1.3 Tujuan Penelitian Tujuan dari penelitian ini dimaksudkan: 1. Untuk mengetahui komparasi efektivitas penagihan pajak dengan surat paksa pada Kantor Pelayanan Pajak (KPP) Pratama Padang dan Kantor Pelayanan Pajak (KPP) Pratama Bukittinggi. 2. Untuk mengetahui komparasi kontribusi penagihan pajak dengan surat paksa terhadap penerimaan pajak pada Kantor Pelayanan Pajak (KPP) Pratama Padang dan Kantor Pelayanan Pajak (KPP) Pratama Bukittinggi. 1.4 Manfaat Penelitian Manfaat penelitian adalah sebagai berikut: 1. Manfaat Akademis: a. Bagi penulis, penelitian ini diharapkan dapat menambah pengetahuan penulis terkait penagihan pajak dengan surat paksa dalam hal efektivitas dan kontribusinya sebagai suatu cara dalam penagihan pajak. b.
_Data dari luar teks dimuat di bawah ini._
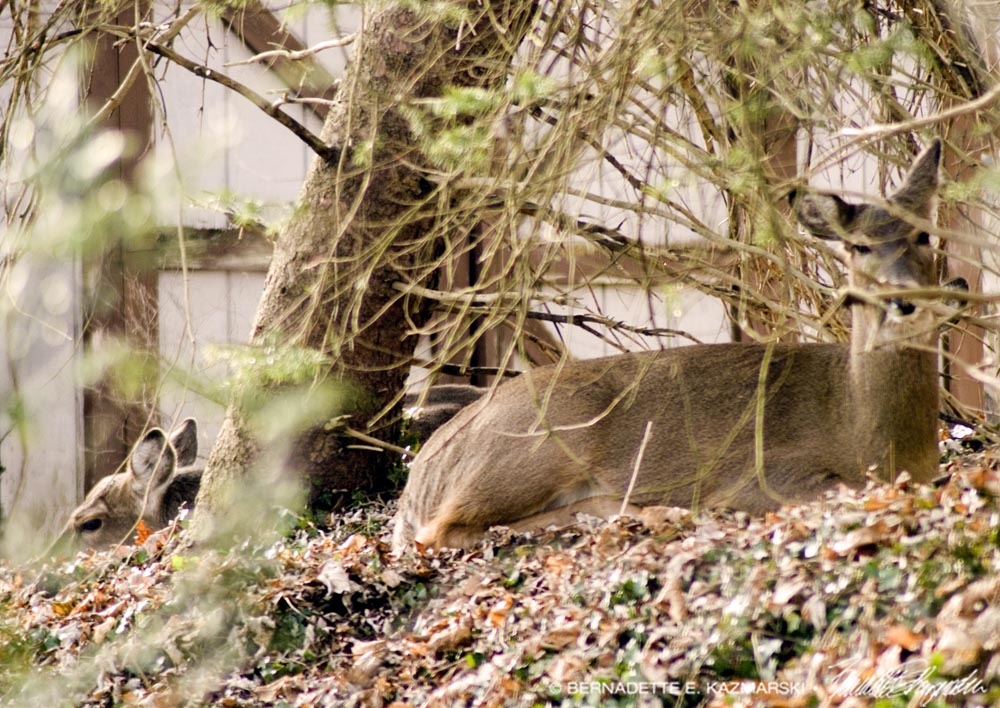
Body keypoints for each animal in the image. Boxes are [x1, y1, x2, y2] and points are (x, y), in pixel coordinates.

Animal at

Bagi pembaca atau peneliti selanjutnya, sebagai bahan informasi dan dapat dijadikan referensi untuk penelitian-penelitian selanjutnya. 2. Manfaat Praktis: a. Bagi pihak-pihak yang terkait, diharapkan dapat memberikan informasi sehingga dapat digunakan sebagai bahan pertimbangan dalam hal penagihan pajak dengan surat paksa. b. Bagi masyarakat, sebagai acuan bagi masyarakat terutama wajib pajak untuk menyadari pentingnya membayar pajak.

1.5 Sistematika Penulisan Sistematika penulisan dari skripsi ini terdiri dari: BAB 1 : Pendahuluan Bab ini menjelaskan tentang latar belakang masalah, rumusan masalah, tujuan penelitian, manfaat penelitian serta sistematika penulisan terkait penagihan pajak dengan surat paksa. BAB II : Landasan Teoritis Bab ini menjelaskan tentang beberapa konsep dasar perpajakan, penagihan pajak, penagihan pajak dengan surat paksa, berisi tentang beberapa penelitian terdahulu terkait penagihan pajak dengan surat paksa serta kerangka pemikiran. BAB III : Metode Penelitian Bab ini menjelaskan tentang jenis penelitian yang dilakukan peneliti, variabel penelitian, sampel, sumber data dan metode pengumpulan data serta metode analisisnya. BAB IV : Hasil Penelitian dan Pembahasan Bab ini menjelaskan tentang hasil penelitian yang telah dilakukan peneliti terkait komparasi efektivitas penagihan pajak dengan surat paksa serta komparasi kontribusi penagihan pajak dengan surat paksa terhadap penerimaan pajak pada KPP Pratama Padang dan KPP Pratama Bukittinggi. Pada bab ini juga akan dijelaskan mengenai penyebab dari tidak efektif dan rendahnya kontribusi penagihan pajak

dengan surat paksa pada KPP Pratama Padang dan KPP Pratama Bukittinggi. BAB V : Penutup Bab ini merupakan bagian akhir yang berisi kesimpulan dari hasil penelitian yang telah dilakukan serta saran dari penulis.